**Your task**
Copy out the stretch of the divination excerpt from "We don’t have" through "and the future.", replacing "archaic" with "outdated".

**Excerpt provided**
================================

Some of you might have been surprised to learn that I wrote about tree divinations in the latest Matrifocus. Actually I’ve been writing an entire book — The World is Your Oracle — in which I compile and create oracular techniques, a volume I trust will prove useful to practitioners of many faiths. Why? Because I believe that divination allows us to get in touch with our own inner wisdom. And because we have reached a point in our history where change is occurring so rapidly that we need to rely on our own know-how and skills, not just those of the “experts.”

In North America most of us associate divination with the occult. We know one or two oracular methods, at most three or four, including popular forms such as tarot cards, the I Ching and the Nordic runes. Stereotypically, the concept of divination conjures up an image of an old gypsy woman using her deck of playing cards to tell someone’s fortune. For most of us, the gypsy’s cards portend events that have yet to occur, a death in the family or the arrival of a new lover.

We don’t have to search far to discover the reason for our dominant notions about divination. The first definition in most English dictionaries states that it’s the practice of attempting to foretell future events or discover hidden knowledge using occult or supernatural means. From my perspective, this is an archaic understanding of divination, one created during a time when we drew sharper distinctions between the everyday and the mysterious, the natural and the supernatural, between rationality and non-rational ways of knowing, and even between the present and the future.

================================

**Supplied records**

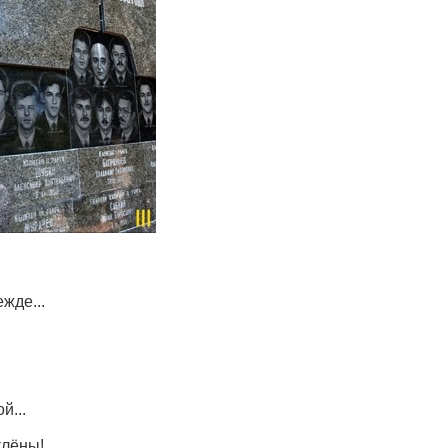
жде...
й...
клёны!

================================

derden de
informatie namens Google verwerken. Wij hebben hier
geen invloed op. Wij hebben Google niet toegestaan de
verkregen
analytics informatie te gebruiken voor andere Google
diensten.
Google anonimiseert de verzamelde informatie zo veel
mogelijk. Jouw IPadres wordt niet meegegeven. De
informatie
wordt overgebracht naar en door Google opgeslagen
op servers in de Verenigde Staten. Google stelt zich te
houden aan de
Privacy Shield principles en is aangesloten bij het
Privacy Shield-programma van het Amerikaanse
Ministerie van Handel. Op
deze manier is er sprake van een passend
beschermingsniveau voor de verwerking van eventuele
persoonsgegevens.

================================

**Solution to the exercise**
We don’t have to search far to discover the reason for our dominant notions about divination. The first definition in most English dictionaries states that it’s the practice of attempting to foretell future events or discover hidden knowledge using occult or supernatural means. From my perspective, this is an outdated understanding of divination, one created during a time when we drew sharper distinctions between the everyday and the mysterious, the natural and the supernatural, between rationality and non-rational ways of knowing, and even between the present and the future.